╭─ RECORD SET
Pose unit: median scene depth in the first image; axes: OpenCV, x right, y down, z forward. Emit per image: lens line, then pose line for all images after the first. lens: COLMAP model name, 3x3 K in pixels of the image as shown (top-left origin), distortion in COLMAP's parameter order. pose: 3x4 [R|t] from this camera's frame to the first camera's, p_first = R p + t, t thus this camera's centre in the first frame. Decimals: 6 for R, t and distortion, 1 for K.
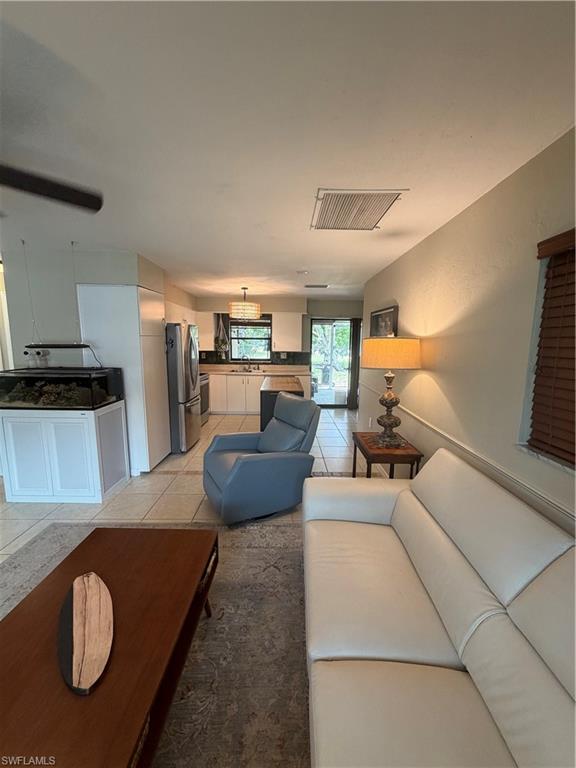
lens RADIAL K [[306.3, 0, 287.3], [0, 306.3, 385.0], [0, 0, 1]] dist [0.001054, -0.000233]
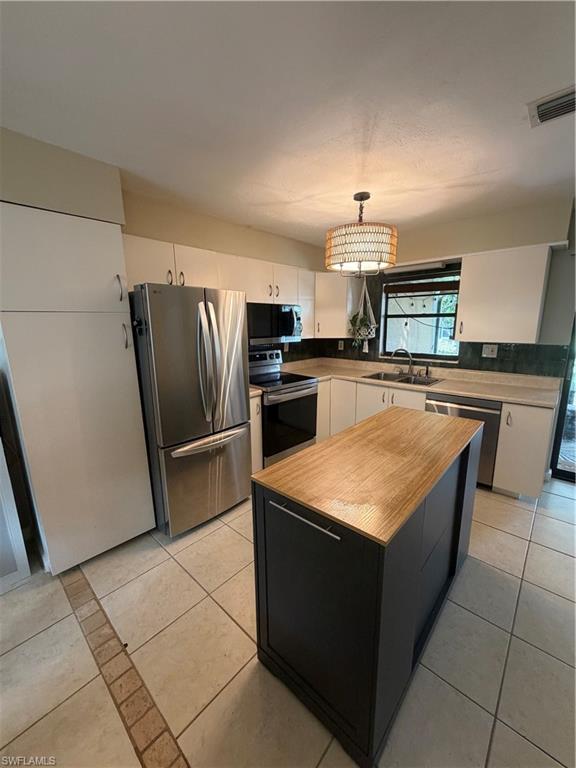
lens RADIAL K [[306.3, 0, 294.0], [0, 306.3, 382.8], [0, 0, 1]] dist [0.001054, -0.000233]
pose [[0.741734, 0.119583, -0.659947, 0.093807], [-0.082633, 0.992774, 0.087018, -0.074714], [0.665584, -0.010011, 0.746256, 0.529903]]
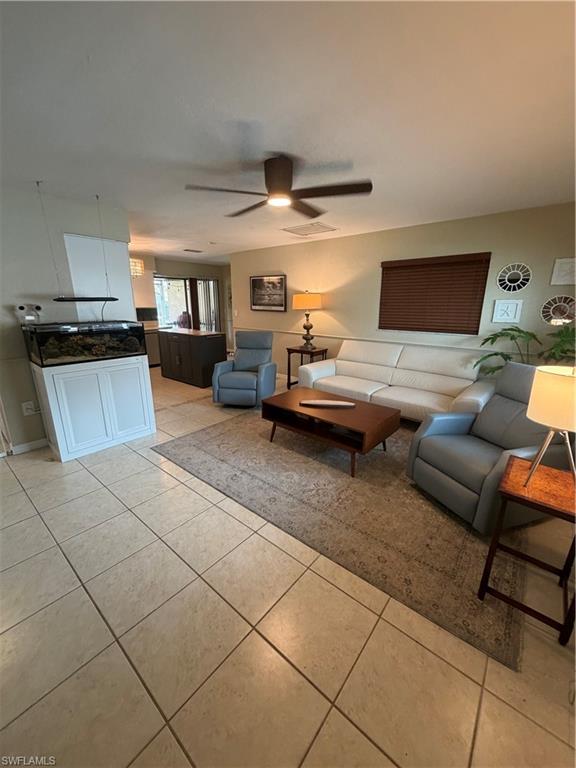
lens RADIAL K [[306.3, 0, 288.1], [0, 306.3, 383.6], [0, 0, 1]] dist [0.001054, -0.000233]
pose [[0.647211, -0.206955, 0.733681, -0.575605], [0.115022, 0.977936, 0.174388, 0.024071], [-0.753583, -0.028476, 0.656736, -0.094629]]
╰─
EXERCISE OBJECTIVE>
Copy out every line above word for word, leaving out the pictures.

WRITTEN RESPONSE>
Pose unit: median scene depth in the first image; axes: OpenCV, x right, y down, z forward. Emit per image: lens line, then pose line for all images after the first. lens: COLMAP model name, 3x3 K in pixels of the image as shown (top-left origin), distortion in COLMAP's parameter order. pose: 3x4 [R|t] from this camera's frame to the first camera's, p_first = R p + t, t thus this camera's centre in the first frame. Decimals: 6 for R, t and distortion, 1 for K.
lens RADIAL K [[306.3, 0, 287.3], [0, 306.3, 385.0], [0, 0, 1]] dist [0.001054, -0.000233]
lens RADIAL K [[306.3, 0, 294.0], [0, 306.3, 382.8], [0, 0, 1]] dist [0.001054, -0.000233]
pose [[0.741734, 0.119583, -0.659947, 0.093807], [-0.082633, 0.992774, 0.087018, -0.074714], [0.665584, -0.010011, 0.746256, 0.529903]]
lens RADIAL K [[306.3, 0, 288.1], [0, 306.3, 383.6], [0, 0, 1]] dist [0.001054, -0.000233]
pose [[0.647211, -0.206955, 0.733681, -0.575605], [0.115022, 0.977936, 0.174388, 0.024071], [-0.753583, -0.028476, 0.656736, -0.094629]]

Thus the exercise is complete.